By Delia Burke, Staff Writer
The Catcher in the Rye by J.D. Salinger is an intriguing, symbolic novel that’s filled with unexpected twists and turns. The story follows sixteen year old Holden Caulfield, who was recently expelled from his boarding school – he decides to go to New York City two days earlier than he was supposed to, due to his expulsion. It shows his days in the city, and truly encapsulates the reality of adulthood.

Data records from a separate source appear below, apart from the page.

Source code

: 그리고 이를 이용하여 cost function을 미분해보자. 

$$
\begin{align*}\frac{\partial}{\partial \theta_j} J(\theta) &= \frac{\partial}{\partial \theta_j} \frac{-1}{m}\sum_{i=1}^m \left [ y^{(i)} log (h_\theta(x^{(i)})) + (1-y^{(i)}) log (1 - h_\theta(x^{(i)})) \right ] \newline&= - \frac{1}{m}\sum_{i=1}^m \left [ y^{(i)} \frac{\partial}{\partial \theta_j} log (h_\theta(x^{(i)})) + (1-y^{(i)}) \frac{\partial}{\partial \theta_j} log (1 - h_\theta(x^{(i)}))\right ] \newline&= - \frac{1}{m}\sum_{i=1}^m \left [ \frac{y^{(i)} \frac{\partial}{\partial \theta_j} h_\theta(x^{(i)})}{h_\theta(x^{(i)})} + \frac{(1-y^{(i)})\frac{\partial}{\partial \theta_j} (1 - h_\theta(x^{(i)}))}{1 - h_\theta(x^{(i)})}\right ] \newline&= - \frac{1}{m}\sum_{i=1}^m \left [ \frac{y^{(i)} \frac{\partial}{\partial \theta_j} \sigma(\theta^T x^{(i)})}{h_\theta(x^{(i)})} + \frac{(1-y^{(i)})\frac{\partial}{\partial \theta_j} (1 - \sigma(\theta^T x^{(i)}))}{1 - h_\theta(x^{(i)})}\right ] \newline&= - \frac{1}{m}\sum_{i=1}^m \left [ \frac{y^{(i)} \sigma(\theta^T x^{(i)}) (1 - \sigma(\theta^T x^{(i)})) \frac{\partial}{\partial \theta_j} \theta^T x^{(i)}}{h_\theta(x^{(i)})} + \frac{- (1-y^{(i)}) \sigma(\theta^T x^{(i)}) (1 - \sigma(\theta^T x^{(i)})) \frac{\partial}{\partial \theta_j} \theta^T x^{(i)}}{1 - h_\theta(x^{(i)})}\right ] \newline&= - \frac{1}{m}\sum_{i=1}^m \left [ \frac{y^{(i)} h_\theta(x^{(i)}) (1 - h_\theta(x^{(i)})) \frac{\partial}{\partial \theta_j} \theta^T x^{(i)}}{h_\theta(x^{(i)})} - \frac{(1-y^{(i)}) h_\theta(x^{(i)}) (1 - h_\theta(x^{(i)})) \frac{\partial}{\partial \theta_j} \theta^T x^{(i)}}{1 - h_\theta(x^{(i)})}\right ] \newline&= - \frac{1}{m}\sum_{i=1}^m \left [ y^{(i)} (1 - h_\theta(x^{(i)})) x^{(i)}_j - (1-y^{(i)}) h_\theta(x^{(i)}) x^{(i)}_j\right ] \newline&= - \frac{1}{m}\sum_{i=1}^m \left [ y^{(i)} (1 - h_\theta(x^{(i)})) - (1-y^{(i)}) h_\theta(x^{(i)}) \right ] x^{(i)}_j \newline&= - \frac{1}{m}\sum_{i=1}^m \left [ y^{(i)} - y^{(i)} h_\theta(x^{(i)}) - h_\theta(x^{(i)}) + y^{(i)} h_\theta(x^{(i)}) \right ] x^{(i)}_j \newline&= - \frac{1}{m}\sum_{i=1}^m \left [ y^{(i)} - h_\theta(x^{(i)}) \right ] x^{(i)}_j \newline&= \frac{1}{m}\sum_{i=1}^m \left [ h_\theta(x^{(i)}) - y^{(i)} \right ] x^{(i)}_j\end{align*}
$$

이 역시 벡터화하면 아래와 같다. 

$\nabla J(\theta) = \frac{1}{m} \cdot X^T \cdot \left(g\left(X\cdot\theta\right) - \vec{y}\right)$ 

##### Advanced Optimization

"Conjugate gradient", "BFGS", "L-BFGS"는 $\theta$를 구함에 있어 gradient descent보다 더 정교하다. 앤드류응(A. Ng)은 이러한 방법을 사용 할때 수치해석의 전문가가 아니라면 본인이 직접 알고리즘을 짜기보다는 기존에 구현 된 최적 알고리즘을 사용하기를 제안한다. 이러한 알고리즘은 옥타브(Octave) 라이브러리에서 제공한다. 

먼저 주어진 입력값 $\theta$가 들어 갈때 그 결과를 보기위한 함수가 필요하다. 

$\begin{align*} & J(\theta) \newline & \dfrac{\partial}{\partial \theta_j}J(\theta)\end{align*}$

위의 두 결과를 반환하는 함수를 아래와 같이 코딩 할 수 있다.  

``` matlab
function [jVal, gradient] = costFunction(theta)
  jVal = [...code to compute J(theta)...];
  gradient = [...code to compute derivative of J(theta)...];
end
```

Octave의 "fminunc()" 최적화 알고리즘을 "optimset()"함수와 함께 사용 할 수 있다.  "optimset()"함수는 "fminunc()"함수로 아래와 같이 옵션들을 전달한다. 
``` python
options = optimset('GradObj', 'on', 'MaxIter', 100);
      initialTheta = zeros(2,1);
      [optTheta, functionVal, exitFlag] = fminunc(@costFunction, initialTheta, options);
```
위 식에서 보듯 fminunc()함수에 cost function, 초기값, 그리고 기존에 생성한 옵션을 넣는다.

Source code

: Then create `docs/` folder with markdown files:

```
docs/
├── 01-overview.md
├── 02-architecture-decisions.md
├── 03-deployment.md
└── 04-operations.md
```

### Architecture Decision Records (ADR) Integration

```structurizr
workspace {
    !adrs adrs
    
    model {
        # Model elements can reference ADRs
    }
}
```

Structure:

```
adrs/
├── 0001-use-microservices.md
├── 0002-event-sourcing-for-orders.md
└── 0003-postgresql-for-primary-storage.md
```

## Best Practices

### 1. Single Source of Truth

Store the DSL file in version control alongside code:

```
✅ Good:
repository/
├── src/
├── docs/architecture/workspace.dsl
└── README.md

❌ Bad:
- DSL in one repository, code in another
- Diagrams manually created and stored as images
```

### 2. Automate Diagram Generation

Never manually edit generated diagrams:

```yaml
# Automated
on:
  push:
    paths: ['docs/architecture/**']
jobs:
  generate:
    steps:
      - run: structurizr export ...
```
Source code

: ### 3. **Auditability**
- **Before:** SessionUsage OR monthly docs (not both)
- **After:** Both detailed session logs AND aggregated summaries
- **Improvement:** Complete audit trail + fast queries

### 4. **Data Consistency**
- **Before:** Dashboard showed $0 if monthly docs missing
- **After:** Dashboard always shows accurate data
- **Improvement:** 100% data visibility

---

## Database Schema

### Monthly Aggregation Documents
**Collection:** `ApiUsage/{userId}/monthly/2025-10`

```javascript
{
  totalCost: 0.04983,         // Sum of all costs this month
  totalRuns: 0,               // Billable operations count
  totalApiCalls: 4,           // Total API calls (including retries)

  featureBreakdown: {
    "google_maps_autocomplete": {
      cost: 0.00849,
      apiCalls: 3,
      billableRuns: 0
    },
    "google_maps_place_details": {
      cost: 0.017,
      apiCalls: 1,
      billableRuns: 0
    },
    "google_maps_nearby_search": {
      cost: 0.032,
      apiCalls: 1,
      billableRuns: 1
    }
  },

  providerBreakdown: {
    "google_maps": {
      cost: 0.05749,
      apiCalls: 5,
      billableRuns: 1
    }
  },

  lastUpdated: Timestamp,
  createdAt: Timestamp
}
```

Throughout the novel, he slowly comprehends the fact that being an adult isn’t as glamorous as it seems, and by his second day in the city he goes home to his younger sister, Phoebe. He tells her of the events in the city, and explains he had heard a boy singing the lyrics, “If a body catch a body comin’ thro the rye,” on the street and how it had given him a fantasy to be a catcher in the rye, catching kids before they fall off a cliff into adulthood. This fully displays Holden’s mindset, and his focus on preserving childlike states and ideas to help shelter them from a more practical- and more difficult world. Phoebe explains to him that the lyric is in fact, “If a body meets a body comin’ thro the rye.” This realization captures just how set Holden is on his ideology and opinions.
The next day he asks his sister to meet him at the zoo during her lunch. They meet at the zoo, and as he watches his sister as she goes on the carousel, he finds himself comforted with how happy and free she is riding on the carousel, and says he could almost cry. From there, it flashes to him being held in an unspecified facility, and you realize the whole novel is a flashback of his memory of the winter before.
Throughout this novel, what really struck me was that Holden’s character never developed the way most characters do. He kept his opinions, and, if anything, took his events in the city as a confirmed bias. Holden’s character is so well thought out and the symbolism is present in every inch of his psyche. Even his name has a meaning: Holden can be heard or seen as “hold- on.” His last name, Caufield, contains “caul,” the membrane that protects a baby. This could mean to hold on to the field that protects his innocence.
The story primarily focuses on the topic of loss of innocence, as does Holden. He is happiest when Phoebe truly embraces her age while on the carousel, as he reflects on the effect it had on him. The writing in this story keeps you interested and makes it hard to put the book down, and even after finishing it, it keeps you contemplating it, and you truly realize just how much symbolism there is. This story has stuck with me even after reading it years ago because the story not only shows the worries teenagers have about growing up, but displays it in such a way that your mind stays with it, analyzing it for years after.
This story still has such immense importance to today’s society, because it demonstrates how worrying about the future and trying to prevent it will only make it seem like it comes faster. The pandemic caused so many teenagers, and even adults, to question the future and stress over what they should do next, and a book like this can remind us that instead of running from change, you should embrace and prepare for it.
J.D. Salinger’s writing is close to genius. I highly recommend this story to people who like to analyze or look deeper into things. This story has a lesson that’s important to hear, and has the crucial reminder that you can’t control the future, no matter how much you try.